Das ist ein bisschen melodramatisch. Ich würde sagen, wenn Bush wiedergewählt wird, werden wir wenigstens vier Jahre lang großartige Kunst erleben. Steckt ein Land in der Krise, kommen die Künstler immer auf die unfassbarsten Ideen. Aber Amerika sollte noch andere Ziele als guten künstlerischen Output haben: eine gesunde Demokratie zum Beispiel.
Um was geht es bei dieser Wahl? Ist das demokratische System in Gefahr?
Nein, das würden die Amerikaner dann doch nicht zulassen. Natürlich wurden im Namen der „Sicherheit“ jetzt schon Bürgerrechte beschnitten. Schlimm aber ist auch, was mit unserem Ansehen passiert ist. Wir bewegen uns in der Hinsicht eh auf dünnem Eis. Aber nach dem 11. September hatten wir volle Unterstützung, von fast überall. Seitdem haben wir’s uns mit der UN verscherzt und die ganze Welt gegen uns aufgebracht. Das ist das Ergebnis miserabler Politik.
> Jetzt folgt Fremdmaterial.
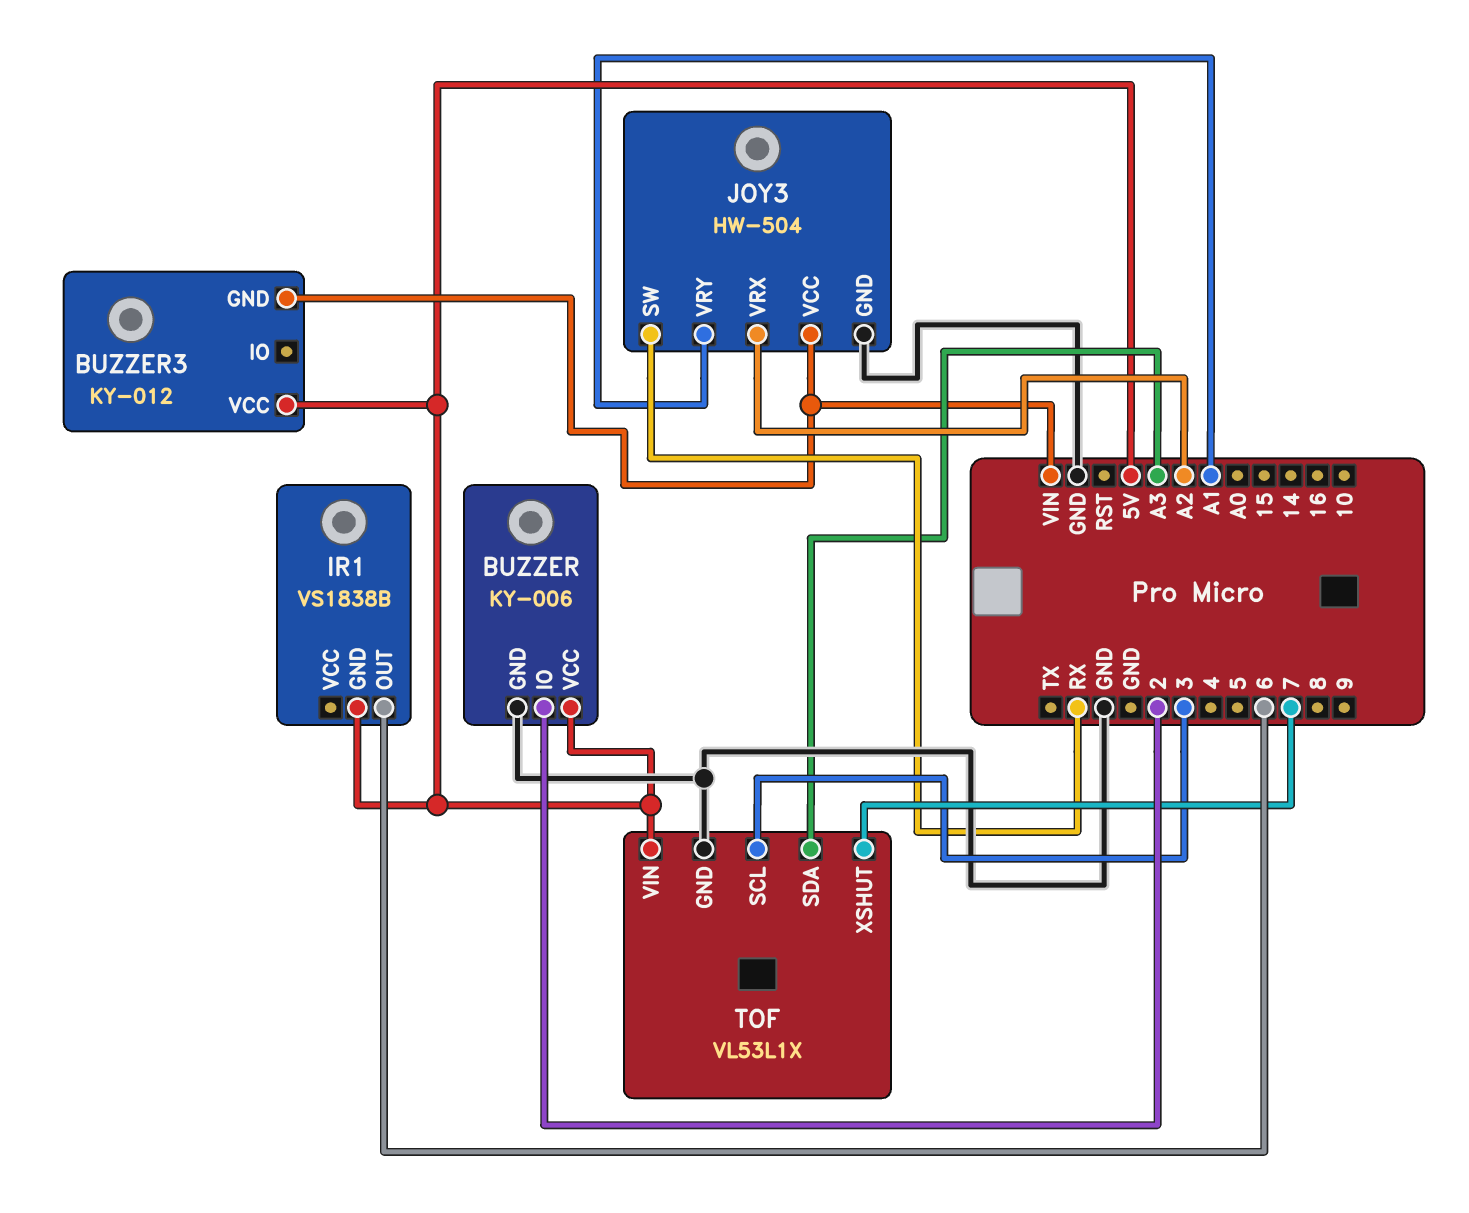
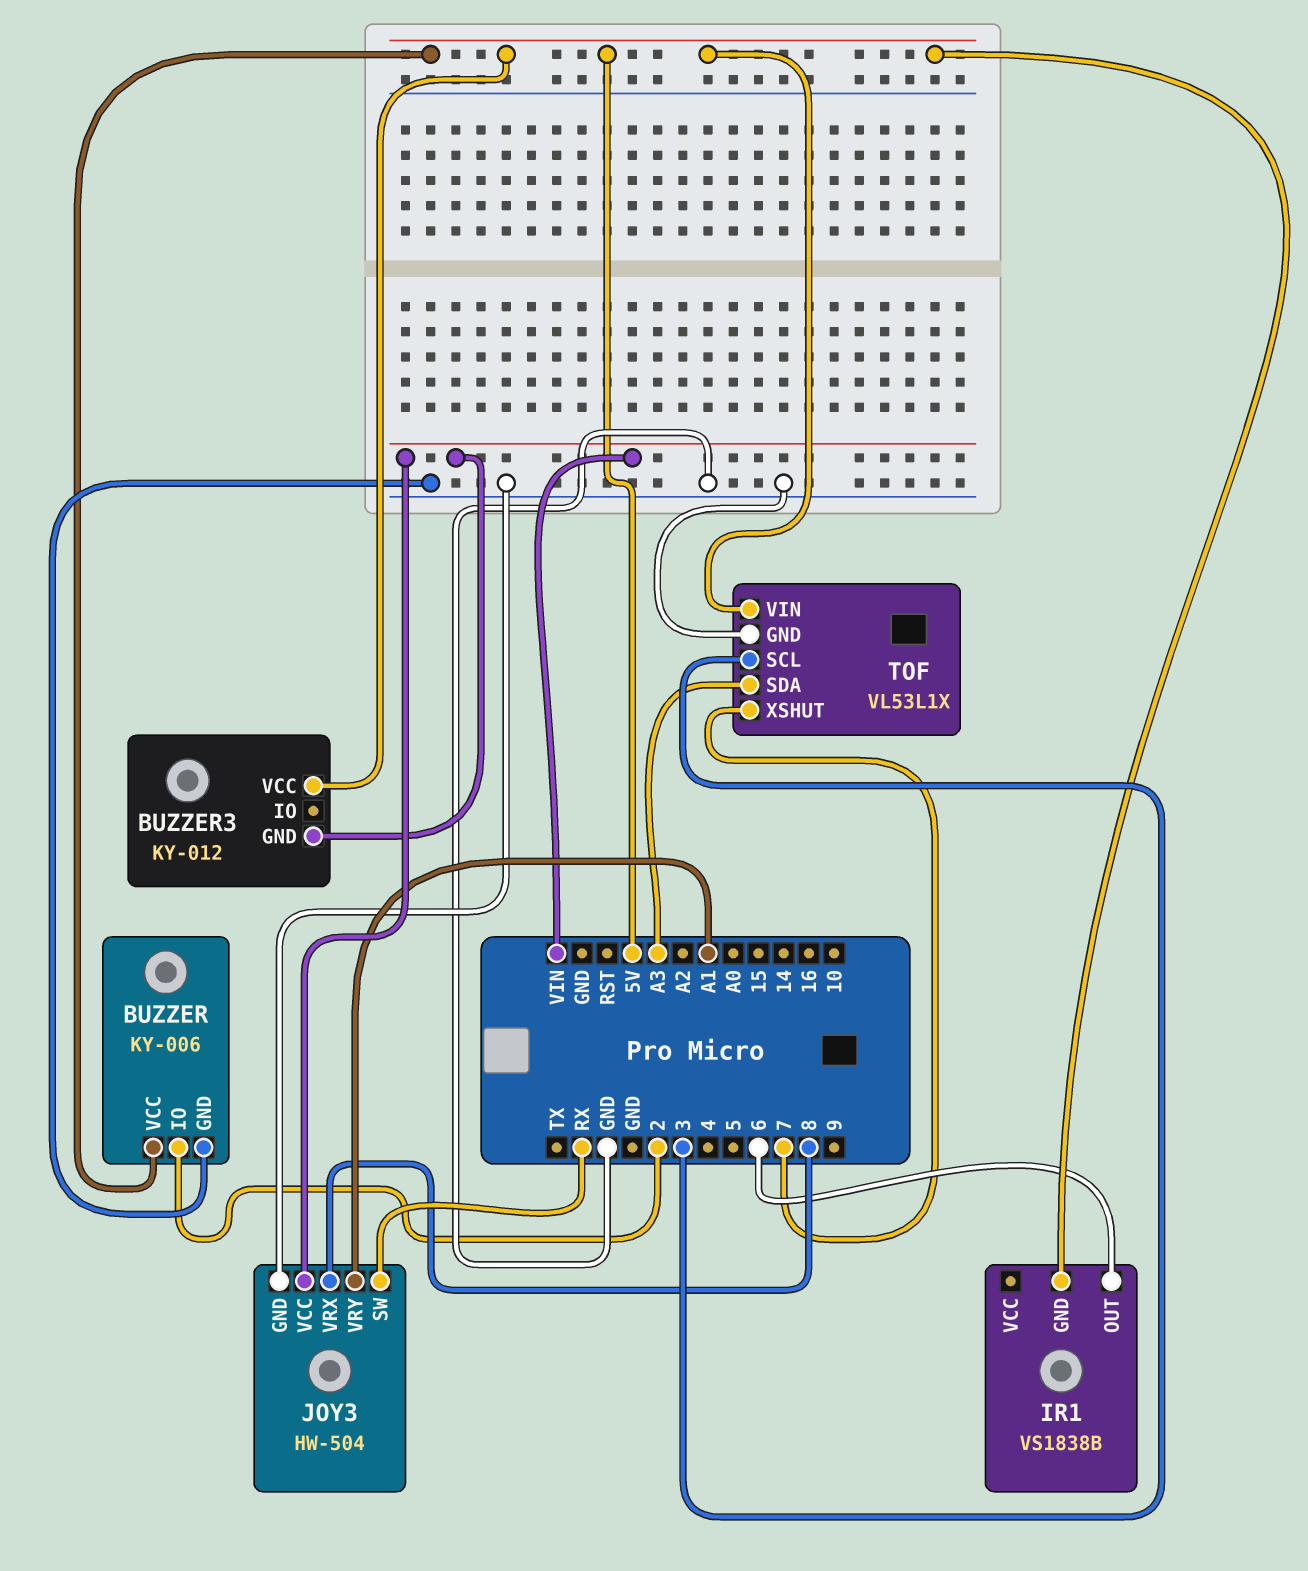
JOY3 pin VRX: A2 -> 8

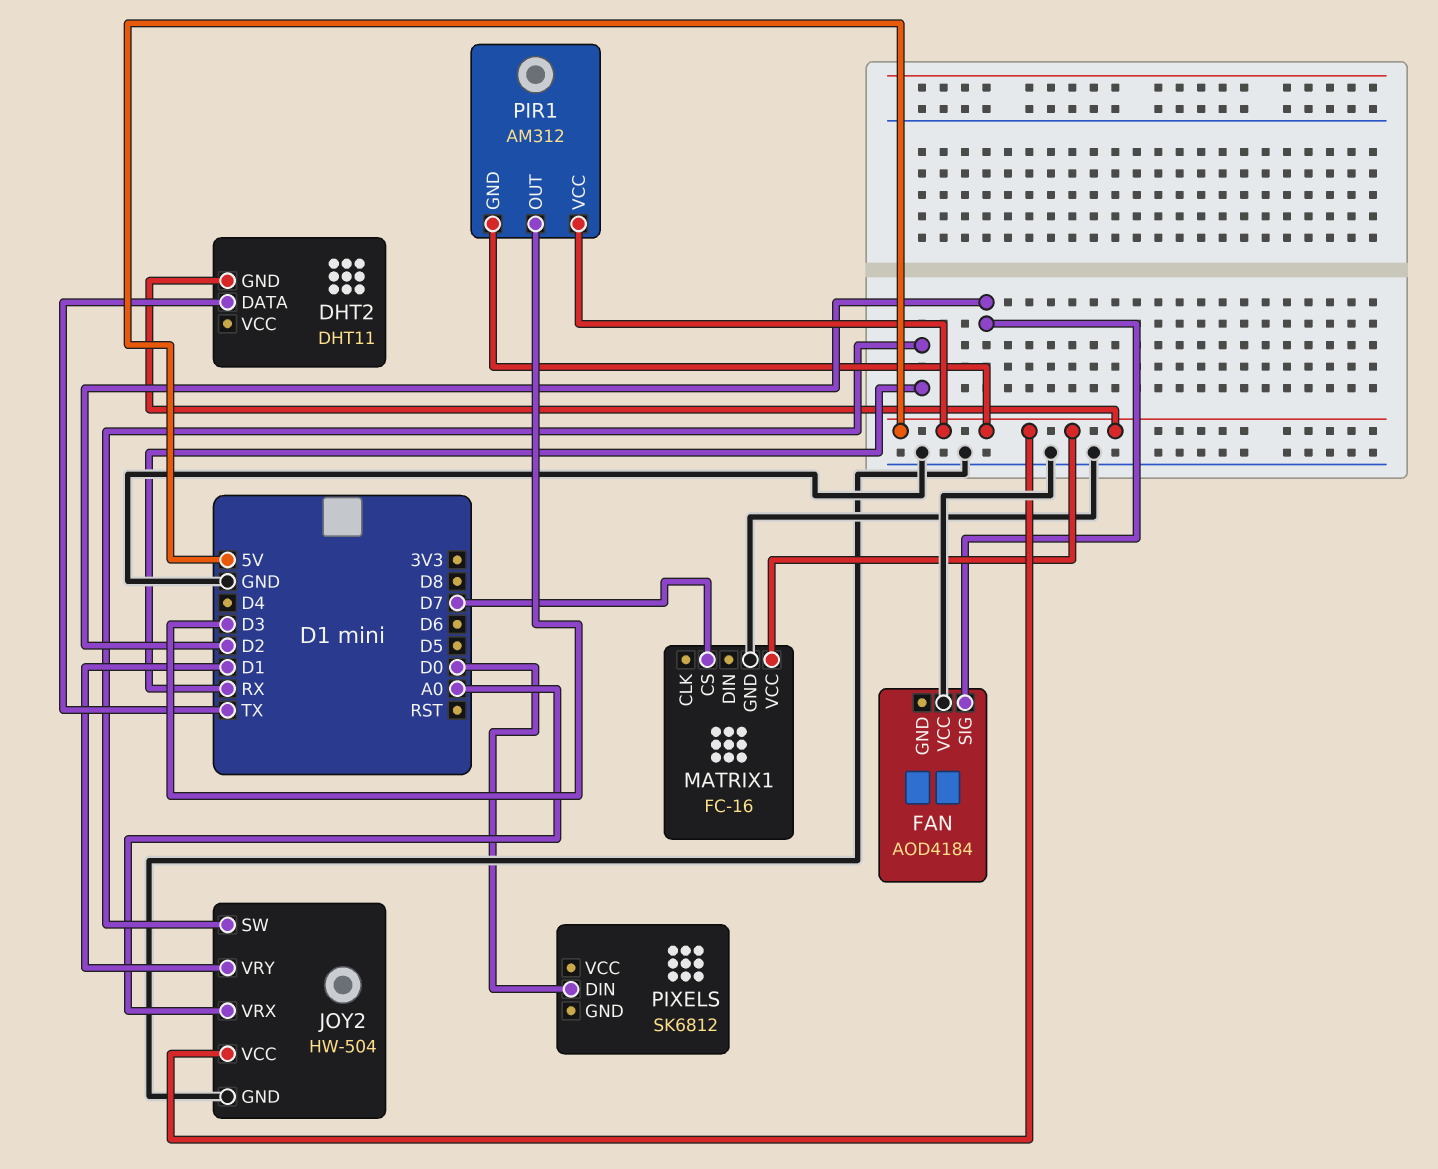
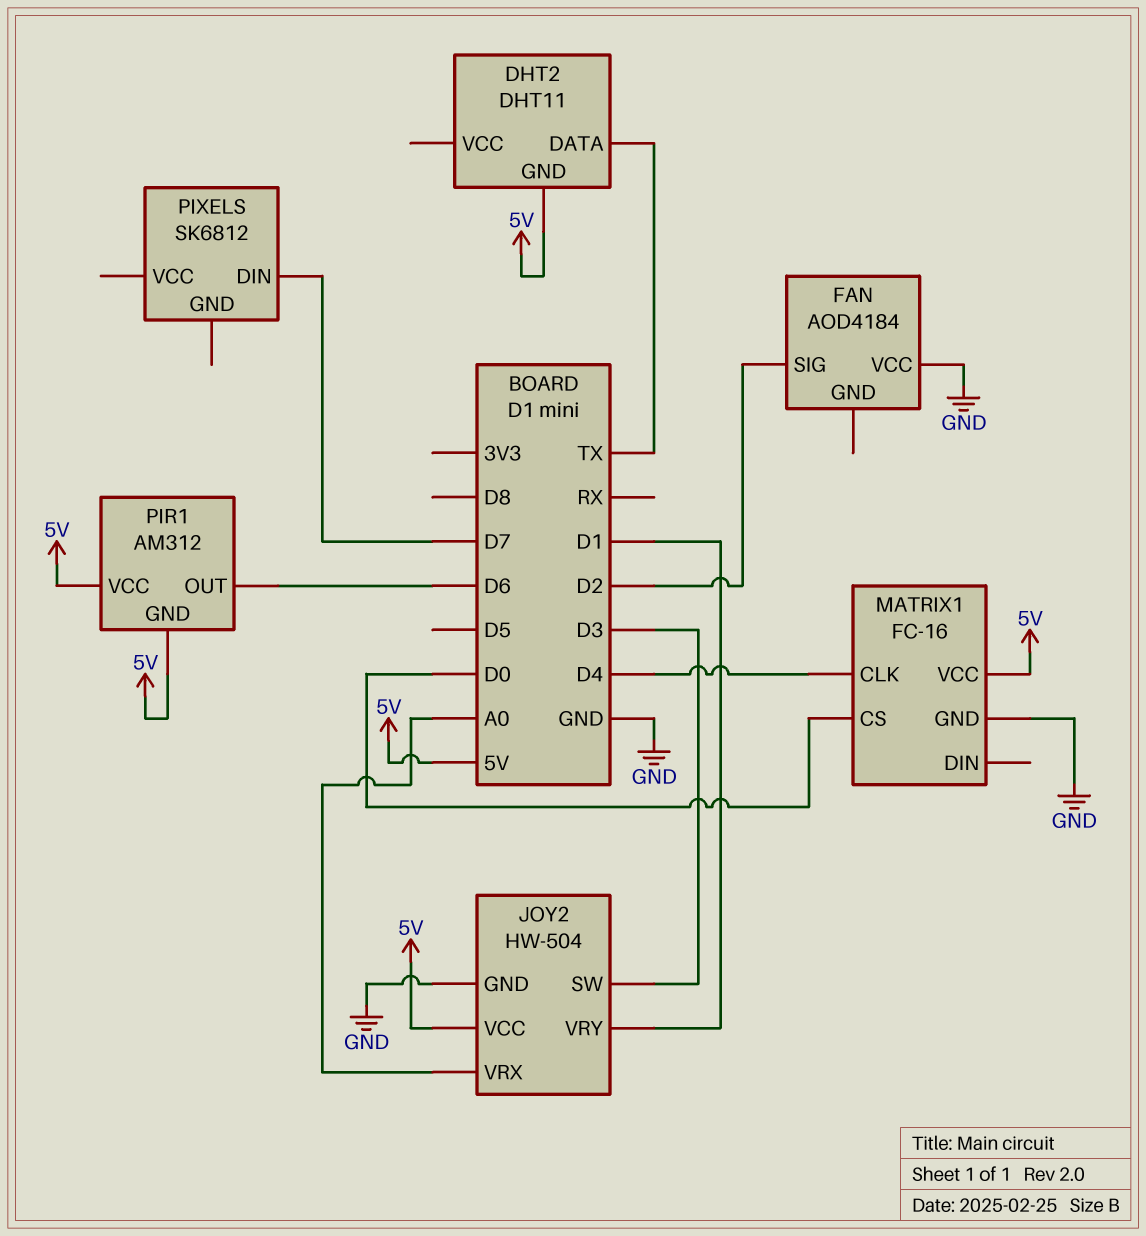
JOY2 pin SW: RX -> D3
MATRIX1 pin CLK: none -> D4
MATRIX1 pin CS: D7 -> D0
PIR1 pin OUT: D3 -> D6
PIXELS pin DIN: D0 -> D7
Fragst du dich manchmal, ob wir die Bedeutung von George W. Bush überbewerten ? Vielleicht ist in zwölf Jahren alles längst vergessen.
Ich glaube trotzdem, dass es viel zu reparieren gibt. Besonders im Mittleren Osten und im Irak sind so viele Menschen und Familien verletzt worden. Es wird Racheakte geben und Amerika wird gehasst werden. Wir werden uns mit vielen Leuten aussöhnen müssen.
Wer wird die Wahl gewinnen?
John Kerry.
Wird er ein guter Präsident sein?
Ich weiß es nicht. Ich hoffe. Ich wünsche mix einen Präsidenten, der ein weltmännischer Staatsmann ist – bedacht, vorsichtig und diplomatisch. Keinen Einzelgänger, der uns mit seiner Cowboy-Politik weltweit zum Gespött macht.